Child of the Sea was a powerful story displayed in journal entries between two young lovers. Their passages were filled with descriptive and emotional stories of what their day to day lives had become after the terrible turmoil in their country of Haiti. I truly enjoyed the stories between both the young girl and young boy. But I believe that Danticat added in the Celianne for a certain element of the story.

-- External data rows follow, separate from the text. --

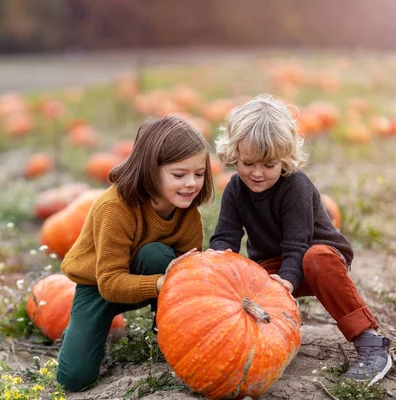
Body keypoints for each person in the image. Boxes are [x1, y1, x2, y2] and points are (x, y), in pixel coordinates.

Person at [208, 94, 392, 385]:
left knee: (315, 259)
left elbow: (296, 244)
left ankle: (370, 342)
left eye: (268, 165)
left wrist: (288, 280)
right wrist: (218, 263)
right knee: (242, 288)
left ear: (285, 159)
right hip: (273, 262)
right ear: (234, 155)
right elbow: (225, 235)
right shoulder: (234, 187)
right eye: (248, 163)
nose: (256, 173)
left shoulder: (295, 186)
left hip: (318, 256)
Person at [56, 115, 214, 392]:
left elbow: (190, 273)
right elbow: (110, 283)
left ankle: (165, 334)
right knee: (75, 378)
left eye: (199, 174)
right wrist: (159, 284)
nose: (191, 183)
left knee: (159, 256)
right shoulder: (115, 208)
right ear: (150, 170)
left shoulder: (189, 214)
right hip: (99, 286)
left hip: (149, 276)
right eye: (179, 175)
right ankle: (84, 328)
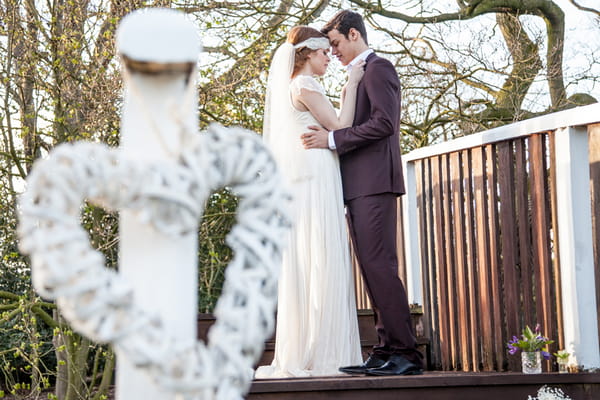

Celianne is a fifteen year old who was on board the ship with the boy narrator. While Celianne never spoke to the readers directly her story had great importance an emotional mindset of the reader. Earlier before the truth about Celianne’s pregnancy was revealed the girl narrator spoke of the fact that soldiers had been breaking into people’s homes and had been forcing the mothers or fathers to rape their children. At least for me personally, when this was first spoken of, disbelief of such horrors made me almost try and look past it. But with the story of Celianne, it was impossible to do so. She was proof of these real life horrors because that is how she was impregnated. Celianne added the element of reality to the story. The horrors that our narrators had been worrying about, death, rape, and being alone is what Celianne was confronted with.
After Celianne’s child was born still-born, she held onto her dead body until she herself couldn’t feel anymore. And took her own life. Danticat had Celianne’s story implanted into an already deeply tragic set of circumstances to bring even more of a gruesome reality of what the people in Haiti had to suffer.